- Opening Delimiter -

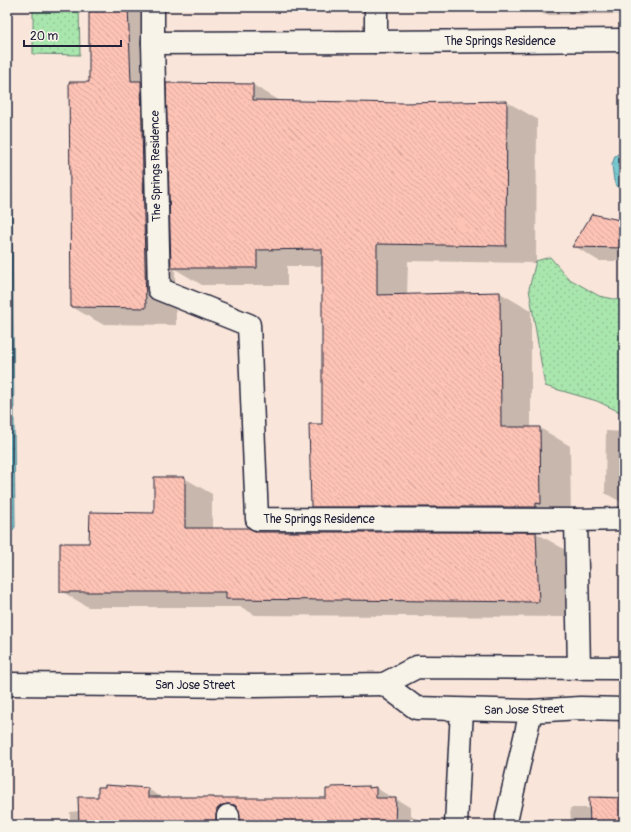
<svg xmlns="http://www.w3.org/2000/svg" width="631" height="832" font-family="Pangolin,sans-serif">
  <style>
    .built { fill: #fadbce }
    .grass { fill: url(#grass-dots); stroke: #668474 }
    .water { fill: url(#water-waves); stroke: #568694 }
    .shadow { fill: #0003 }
    .building { fill: url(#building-back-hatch); stroke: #22223b }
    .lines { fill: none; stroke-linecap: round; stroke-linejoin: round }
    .minor-casing { stroke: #22223b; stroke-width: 25 }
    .minor { stroke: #f7f3e8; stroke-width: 22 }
    .labels { text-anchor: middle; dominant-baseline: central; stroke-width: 3.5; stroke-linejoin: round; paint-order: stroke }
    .street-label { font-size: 12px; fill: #22223b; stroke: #f7f3e8 }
  </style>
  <defs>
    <pattern id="grass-dots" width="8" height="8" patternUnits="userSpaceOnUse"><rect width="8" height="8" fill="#a9e6ad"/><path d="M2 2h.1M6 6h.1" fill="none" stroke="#91c596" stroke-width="1.8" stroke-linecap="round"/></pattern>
    <pattern id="water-waves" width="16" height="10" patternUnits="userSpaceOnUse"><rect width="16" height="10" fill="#78c9d0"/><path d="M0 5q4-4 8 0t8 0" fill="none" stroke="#68acb4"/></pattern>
    <pattern id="building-back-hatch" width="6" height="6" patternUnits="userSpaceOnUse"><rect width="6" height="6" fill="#fdc3b5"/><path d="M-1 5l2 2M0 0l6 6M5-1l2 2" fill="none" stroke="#d9a79d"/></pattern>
  </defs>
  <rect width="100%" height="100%" fill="#f9e5d9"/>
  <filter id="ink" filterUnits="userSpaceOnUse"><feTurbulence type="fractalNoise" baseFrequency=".025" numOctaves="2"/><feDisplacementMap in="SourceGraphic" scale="8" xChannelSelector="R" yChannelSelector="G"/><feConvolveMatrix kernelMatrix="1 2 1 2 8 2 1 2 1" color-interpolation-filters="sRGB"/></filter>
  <g filter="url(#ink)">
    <!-- built -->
    <rect class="built" x="7" y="722" width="4" height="103"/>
    <!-- grass -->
    <g class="grass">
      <path d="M 33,7 L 79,7 L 80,55 L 33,54 Z"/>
      <path d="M 550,257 L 568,278 L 599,296 L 624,301 L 624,414 L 597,401 L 545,386 L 529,289 L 536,261 Z"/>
    </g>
    <!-- water -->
    <g class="water">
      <path d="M 7,7 L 10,7 L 15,527 L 7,538 Z"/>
      <path d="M 621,152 L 624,153 L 624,196 L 614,181 L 612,165 L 615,156 Z"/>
    </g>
    <!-- shadow -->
    <g class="shadow">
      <path d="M 90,7 L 157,7 L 160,93 L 168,98 L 253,85 L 282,102 L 403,104 L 507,102 L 537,119 L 536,263 L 408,261 L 407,296 L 500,293 L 531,311 L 531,428 L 540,428 L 570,446 L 571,520 L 342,524 L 312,506 L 323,425 L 323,266 L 287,266 L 287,285 L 202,285 L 175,269 L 176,325 L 102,324 L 72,307 L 90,83 Z"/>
      <path d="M 531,7 L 624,7 L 624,14 L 545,15 Z"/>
      <path d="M 622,220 L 624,221 L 624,327 L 622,326 L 622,261 L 599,261 L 574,246 L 622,222 Z"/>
      <path d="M 606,431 L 624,432 L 624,508 L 621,506 L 621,502 L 605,493 Z"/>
      <path d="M 184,478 L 212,494 L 212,529 L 257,532 L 536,533 L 564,549 L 566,617 L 255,615 L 241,607 L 88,607 L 61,591 L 90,544 L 155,514 Z"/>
      <path d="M 621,532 L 624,532 L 624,606 L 622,605 Z"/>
      <path d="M 106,786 L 143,787 L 148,789 L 163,798 L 327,799 L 332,788 L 369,787 L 376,788 L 391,797 L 391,799 L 396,799 L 411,808 L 411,815 L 420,821 L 420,825 L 241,825 L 240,812 L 237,813 L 230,825 L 70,825 L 70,812 L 80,811 L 100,798 Z"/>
      <path d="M 597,796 L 624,797 L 624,825 L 561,825 L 561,821 L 571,822 L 570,808 L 591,808 Z"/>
    </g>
    <!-- building -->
    <g class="building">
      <path d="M 89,7 L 128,7 L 131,81 L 141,81 L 141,83 L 146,308 L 71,307 L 69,82 L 89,82 Z"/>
      <path d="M 166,83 L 253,84 L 253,100 L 403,103 L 507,101 L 506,246 L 377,244 L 377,295 L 500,292 L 501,427 L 540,427 L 541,504 L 536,503 L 536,507 L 311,507 L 309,424 L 322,424 L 322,249 L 257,250 L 257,268 L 171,268 Z"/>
      <path d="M 592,214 L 624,221 L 624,248 L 572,247 Z"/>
      <path d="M 154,477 L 185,477 L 185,528 L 249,528 L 257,532 L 536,532 L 539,602 L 226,599 L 226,592 L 60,592 L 60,543 L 89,543 L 90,512 L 154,513 Z"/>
      <path d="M 105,785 L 148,788 L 148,797 L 214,797 L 214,798 L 326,798 L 326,789 L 331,789 L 331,787 L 369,786 L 369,788 L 376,787 L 376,798 L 396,798 L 395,825 L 240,825 L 239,810 L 235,805 L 228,804 L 222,805 L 217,809 L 216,816 L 216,825 L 79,825 L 78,797 L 98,797 L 98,787 L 105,787 Z"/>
      <path d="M 589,797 L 624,798 L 624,825 L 590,825 Z"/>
    </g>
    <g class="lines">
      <defs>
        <g id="minor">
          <path d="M 153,7 L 153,43 L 376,42"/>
          <path d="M 376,7 L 376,42 L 624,40"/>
          <path d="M 153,43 L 159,289 L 249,325 L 257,519 L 576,520"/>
          <path d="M 579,668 L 576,520 L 624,519"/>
          <path d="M 7,684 L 255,686 L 384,684 L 417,667 L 624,668"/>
          <path d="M 384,684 L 416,708 L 531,711 L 580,708 L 624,709"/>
          <path d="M 228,816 L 228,825"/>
          <path d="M 456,825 L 462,710"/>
          <path d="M 507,825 L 507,817 L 531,711"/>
        </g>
      </defs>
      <!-- minor casing -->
      <use href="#minor" class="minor-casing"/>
      <!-- minor -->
      <use href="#minor" class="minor"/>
    </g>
  </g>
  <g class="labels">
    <!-- street labels -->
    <g class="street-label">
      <text x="500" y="41">The Springs Residence</text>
      <text transform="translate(156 166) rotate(-91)">The Springs Residence</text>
      <text x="319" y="519">The Springs Residence</text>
      <text x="195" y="685">San Jose Street</text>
      <text transform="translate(524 710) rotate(-1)">San Jose Street</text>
    </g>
  </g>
  <!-- margin -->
  <rect width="631" height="832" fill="none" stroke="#f7f3e8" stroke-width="24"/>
  <rect x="12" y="12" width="607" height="808" fill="none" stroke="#22223b" stroke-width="1.5" filter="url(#ink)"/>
  <!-- scale -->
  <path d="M24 40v6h97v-6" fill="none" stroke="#22223b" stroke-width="2"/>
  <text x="30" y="40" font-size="12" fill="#22223b" stroke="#f7f3e8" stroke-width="3" paint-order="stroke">20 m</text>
</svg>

- Closing Delimiter -

_WORK TASK:_ For this exercise, please retype exactly the lines in the listing from the line with "<!-- street labels -->" through its last line, both ends included.

_TASK RESPONSE:_
    <!-- street labels -->
    <g class="street-label">
      <text x="500" y="41">The Springs Residence</text>
      <text transform="translate(156 166) rotate(-91)">The Springs Residence</text>
      <text x="319" y="519">The Springs Residence</text>
      <text x="195" y="685">San Jose Street</text>
      <text transform="translate(524 710) rotate(-1)">San Jose Street</text>
    </g>
  </g>
  <!-- margin -->
  <rect width="631" height="832" fill="none" stroke="#f7f3e8" stroke-width="24"/>
  <rect x="12" y="12" width="607" height="808" fill="none" stroke="#22223b" stroke-width="1.5" filter="url(#ink)"/>
  <!-- scale -->
  <path d="M24 40v6h97v-6" fill="none" stroke="#22223b" stroke-width="2"/>
  <text x="30" y="40" font-size="12" fill="#22223b" stroke="#f7f3e8" stroke-width="3" paint-order="stroke">20 m</text>
</svg>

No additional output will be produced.